Aaaaah... menyebalkan! Momen ini indah tapi tidak bisa kunikmati! Kubuka kembali mataku karena rasa takut. Kusadari statusku saat ini adalah seorang tamu dan aku harus bersikap baik.


"Lepas," pintaku. "Aku takut...."


Kembali, cengiran lebar menghiasi wajah tampannya. "Andai kau sudah menjadi milikku seutuhnya."


Uuuuuh... jangan menggoda jiwa kegadisanku, My HansH...! Wajahku pasti sudah merah merona saat ini.


"Jangan berandai-andai," kataku akhirnya. "Kau bisa membawa kita terbawa arus. Bahaya, tahu!"


Menyerah, dia melepaskan aku dan aku segera bangkit dari atasnya.
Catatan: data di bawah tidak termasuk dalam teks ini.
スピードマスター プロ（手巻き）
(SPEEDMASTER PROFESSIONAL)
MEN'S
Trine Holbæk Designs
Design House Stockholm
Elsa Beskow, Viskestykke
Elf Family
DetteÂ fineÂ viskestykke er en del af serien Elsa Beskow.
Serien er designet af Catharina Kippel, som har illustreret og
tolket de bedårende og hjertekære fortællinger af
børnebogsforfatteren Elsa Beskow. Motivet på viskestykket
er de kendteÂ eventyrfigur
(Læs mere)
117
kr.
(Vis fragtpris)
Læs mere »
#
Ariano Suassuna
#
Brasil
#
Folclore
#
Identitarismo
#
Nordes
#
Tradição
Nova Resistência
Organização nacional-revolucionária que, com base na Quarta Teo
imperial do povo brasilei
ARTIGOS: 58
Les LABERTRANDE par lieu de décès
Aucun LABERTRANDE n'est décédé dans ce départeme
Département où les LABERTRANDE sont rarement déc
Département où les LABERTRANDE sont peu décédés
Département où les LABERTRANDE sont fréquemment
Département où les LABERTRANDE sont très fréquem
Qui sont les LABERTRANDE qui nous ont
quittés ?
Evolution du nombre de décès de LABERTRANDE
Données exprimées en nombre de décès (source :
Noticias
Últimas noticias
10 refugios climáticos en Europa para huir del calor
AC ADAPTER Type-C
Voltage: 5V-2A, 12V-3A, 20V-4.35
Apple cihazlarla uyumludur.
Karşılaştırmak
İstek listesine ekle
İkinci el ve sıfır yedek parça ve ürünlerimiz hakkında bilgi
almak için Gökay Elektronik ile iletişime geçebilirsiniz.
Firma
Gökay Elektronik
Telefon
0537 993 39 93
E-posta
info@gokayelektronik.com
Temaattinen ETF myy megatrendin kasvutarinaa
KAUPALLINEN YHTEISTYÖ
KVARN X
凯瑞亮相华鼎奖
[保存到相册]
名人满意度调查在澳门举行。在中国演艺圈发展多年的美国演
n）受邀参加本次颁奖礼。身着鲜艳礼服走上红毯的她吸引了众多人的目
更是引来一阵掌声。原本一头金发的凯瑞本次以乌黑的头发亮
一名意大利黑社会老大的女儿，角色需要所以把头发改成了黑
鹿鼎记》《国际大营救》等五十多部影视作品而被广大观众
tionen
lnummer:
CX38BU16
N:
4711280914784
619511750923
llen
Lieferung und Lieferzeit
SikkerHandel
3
"Kali ini aku melepaskanmu. Tapi awas saja kalau kau sudah menjadi istriku, tidak akan aku ampuni. Lihat saja."


Praktis aku mengangkat tangan menutup wajah. Senyuman malu melandaku dan aku kesulitan mengendalikan diri.


"Calon pengantinku yang cantik," bisik HansH dalam nada yang menggoda dan tangannya kembali membelai bibirku. "Sungguh, aku mencintaimu. Kau, akan menjadi hadiah ulang tahun terindah untukku. Aku mencintaimu, Alisah. Aku sangat mencintaimu."